▸ **Supplied material**
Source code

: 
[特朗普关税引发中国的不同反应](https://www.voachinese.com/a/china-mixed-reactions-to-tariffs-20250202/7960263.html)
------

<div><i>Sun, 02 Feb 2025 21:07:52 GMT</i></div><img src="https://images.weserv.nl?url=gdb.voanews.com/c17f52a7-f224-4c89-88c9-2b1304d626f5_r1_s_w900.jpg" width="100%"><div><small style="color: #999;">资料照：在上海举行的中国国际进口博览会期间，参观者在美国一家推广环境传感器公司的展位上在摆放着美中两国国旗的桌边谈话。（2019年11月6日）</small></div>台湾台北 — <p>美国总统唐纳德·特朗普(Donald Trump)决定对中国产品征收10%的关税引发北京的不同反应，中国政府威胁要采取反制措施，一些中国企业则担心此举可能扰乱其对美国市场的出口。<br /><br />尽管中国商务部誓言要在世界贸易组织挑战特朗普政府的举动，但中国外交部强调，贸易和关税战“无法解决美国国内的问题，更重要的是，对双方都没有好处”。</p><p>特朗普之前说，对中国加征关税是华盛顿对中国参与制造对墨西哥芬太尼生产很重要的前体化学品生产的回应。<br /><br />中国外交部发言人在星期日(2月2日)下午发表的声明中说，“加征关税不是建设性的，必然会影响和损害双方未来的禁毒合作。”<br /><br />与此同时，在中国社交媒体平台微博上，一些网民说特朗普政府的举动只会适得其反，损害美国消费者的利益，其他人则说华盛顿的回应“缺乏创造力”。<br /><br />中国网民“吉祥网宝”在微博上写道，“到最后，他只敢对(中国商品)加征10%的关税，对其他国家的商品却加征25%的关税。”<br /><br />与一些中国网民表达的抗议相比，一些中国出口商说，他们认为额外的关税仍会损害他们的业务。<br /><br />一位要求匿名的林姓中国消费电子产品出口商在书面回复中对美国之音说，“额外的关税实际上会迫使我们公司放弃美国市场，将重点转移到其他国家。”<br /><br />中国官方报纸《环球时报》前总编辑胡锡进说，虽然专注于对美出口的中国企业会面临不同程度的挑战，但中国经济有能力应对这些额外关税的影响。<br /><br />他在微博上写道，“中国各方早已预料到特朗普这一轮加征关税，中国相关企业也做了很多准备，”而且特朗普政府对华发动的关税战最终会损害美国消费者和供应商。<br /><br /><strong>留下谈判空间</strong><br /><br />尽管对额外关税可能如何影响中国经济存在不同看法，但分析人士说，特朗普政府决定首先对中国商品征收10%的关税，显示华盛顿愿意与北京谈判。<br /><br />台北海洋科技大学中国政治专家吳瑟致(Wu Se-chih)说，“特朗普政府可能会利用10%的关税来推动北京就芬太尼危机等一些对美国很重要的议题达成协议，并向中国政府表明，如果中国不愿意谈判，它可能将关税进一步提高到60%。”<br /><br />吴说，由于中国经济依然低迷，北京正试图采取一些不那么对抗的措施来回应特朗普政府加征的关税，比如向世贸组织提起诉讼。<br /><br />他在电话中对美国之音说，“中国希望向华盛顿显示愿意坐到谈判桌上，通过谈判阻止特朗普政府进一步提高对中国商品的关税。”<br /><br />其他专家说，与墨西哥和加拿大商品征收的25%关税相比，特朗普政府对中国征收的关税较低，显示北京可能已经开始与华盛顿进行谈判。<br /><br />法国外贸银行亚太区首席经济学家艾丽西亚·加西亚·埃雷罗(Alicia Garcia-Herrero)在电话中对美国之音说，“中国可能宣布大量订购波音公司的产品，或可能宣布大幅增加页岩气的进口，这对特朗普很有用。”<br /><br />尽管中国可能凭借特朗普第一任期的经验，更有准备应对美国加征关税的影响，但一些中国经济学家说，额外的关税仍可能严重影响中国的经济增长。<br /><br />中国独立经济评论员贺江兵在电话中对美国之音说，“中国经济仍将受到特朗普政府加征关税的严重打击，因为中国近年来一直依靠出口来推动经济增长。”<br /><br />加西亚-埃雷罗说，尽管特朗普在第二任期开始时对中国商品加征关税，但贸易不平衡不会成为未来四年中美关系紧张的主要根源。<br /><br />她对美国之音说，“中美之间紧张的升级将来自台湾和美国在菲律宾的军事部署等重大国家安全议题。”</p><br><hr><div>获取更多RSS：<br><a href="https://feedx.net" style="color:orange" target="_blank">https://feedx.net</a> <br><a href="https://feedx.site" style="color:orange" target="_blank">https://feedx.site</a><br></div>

▸ **About this exercise**
Your answer should consist of every record, restated exactly.

▸ **Answer box**
Source code

: 
[特朗普关税引发中国的不同反应](https://www.voachinese.com/a/china-mixed-reactions-to-tariffs-20250202/7960263.html)
------

<div><i>Sun, 02 Feb 2025 21:07:52 GMT</i></div><img src="https://images.weserv.nl?url=gdb.voanews.com/c17f52a7-f224-4c89-88c9-2b1304d626f5_r1_s_w900.jpg" width="100%"><div><small style="color: #999;">资料照：在上海举行的中国国际进口博览会期间，参观者在美国一家推广环境传感器公司的展位上在摆放着美中两国国旗的桌边谈话。（2019年11月6日）</small></div>台湾台北 — <p>美国总统唐纳德·特朗普(Donald Trump)决定对中国产品征收10%的关税引发北京的不同反应，中国政府威胁要采取反制措施，一些中国企业则担心此举可能扰乱其对美国市场的出口。<br /><br />尽管中国商务部誓言要在世界贸易组织挑战特朗普政府的举动，但中国外交部强调，贸易和关税战“无法解决美国国内的问题，更重要的是，对双方都没有好处”。</p><p>特朗普之前说，对中国加征关税是华盛顿对中国参与制造对墨西哥芬太尼生产很重要的前体化学品生产的回应。<br /><br />中国外交部发言人在星期日(2月2日)下午发表的声明中说，“加征关税不是建设性的，必然会影响和损害双方未来的禁毒合作。”<br /><br />与此同时，在中国社交媒体平台微博上，一些网民说特朗普政府的举动只会适得其反，损害美国消费者的利益，其他人则说华盛顿的回应“缺乏创造力”。<br /><br />中国网民“吉祥网宝”在微博上写道，“到最后，他只敢对(中国商品)加征10%的关税，对其他国家的商品却加征25%的关税。”<br /><br />与一些中国网民表达的抗议相比，一些中国出口商说，他们认为额外的关税仍会损害他们的业务。<br /><br />一位要求匿名的林姓中国消费电子产品出口商在书面回复中对美国之音说，“额外的关税实际上会迫使我们公司放弃美国市场，将重点转移到其他国家。”<br /><br />中国官方报纸《环球时报》前总编辑胡锡进说，虽然专注于对美出口的中国企业会面临不同程度的挑战，但中国经济有能力应对这些额外关税的影响。<br /><br />他在微博上写道，“中国各方早已预料到特朗普这一轮加征关税，中国相关企业也做了很多准备，”而且特朗普政府对华发动的关税战最终会损害美国消费者和供应商。<br /><br /><strong>留下谈判空间</strong><br /><br />尽管对额外关税可能如何影响中国经济存在不同看法，但分析人士说，特朗普政府决定首先对中国商品征收10%的关税，显示华盛顿愿意与北京谈判。<br /><br />台北海洋科技大学中国政治专家吳瑟致(Wu Se-chih)说，“特朗普政府可能会利用10%的关税来推动北京就芬太尼危机等一些对美国很重要的议题达成协议，并向中国政府表明，如果中国不愿意谈判，它可能将关税进一步提高到60%。”<br /><br />吴说，由于中国经济依然低迷，北京正试图采取一些不那么对抗的措施来回应特朗普政府加征的关税，比如向世贸组织提起诉讼。<br /><br />他在电话中对美国之音说，“中国希望向华盛顿显示愿意坐到谈判桌上，通过谈判阻止特朗普政府进一步提高对中国商品的关税。”<br /><br />其他专家说，与墨西哥和加拿大商品征收的25%关税相比，特朗普政府对中国征收的关税较低，显示北京可能已经开始与华盛顿进行谈判。<br /><br />法国外贸银行亚太区首席经济学家艾丽西亚·加西亚·埃雷罗(Alicia Garcia-Herrero)在电话中对美国之音说，“中国可能宣布大量订购波音公司的产品，或可能宣布大幅增加页岩气的进口，这对特朗普很有用。”<br /><br />尽管中国可能凭借特朗普第一任期的经验，更有准备应对美国加征关税的影响，但一些中国经济学家说，额外的关税仍可能严重影响中国的经济增长。<br /><br />中国独立经济评论员贺江兵在电话中对美国之音说，“中国经济仍将受到特朗普政府加征关税的严重打击，因为中国近年来一直依靠出口来推动经济增长。”<br /><br />加西亚-埃雷罗说，尽管特朗普在第二任期开始时对中国商品加征关税，但贸易不平衡不会成为未来四年中美关系紧张的主要根源。<br /><br />她对美国之音说，“中美之间紧张的升级将来自台湾和美国在菲律宾的军事部署等重大国家安全议题。”</p><br><hr><div>获取更多RSS：<br><a href="https://feedx.net" style="color:orange" target="_blank">https://feedx.net</a> <br><a href="https://feedx.site" style="color:orange" target="_blank">https://feedx.site</a><br></div>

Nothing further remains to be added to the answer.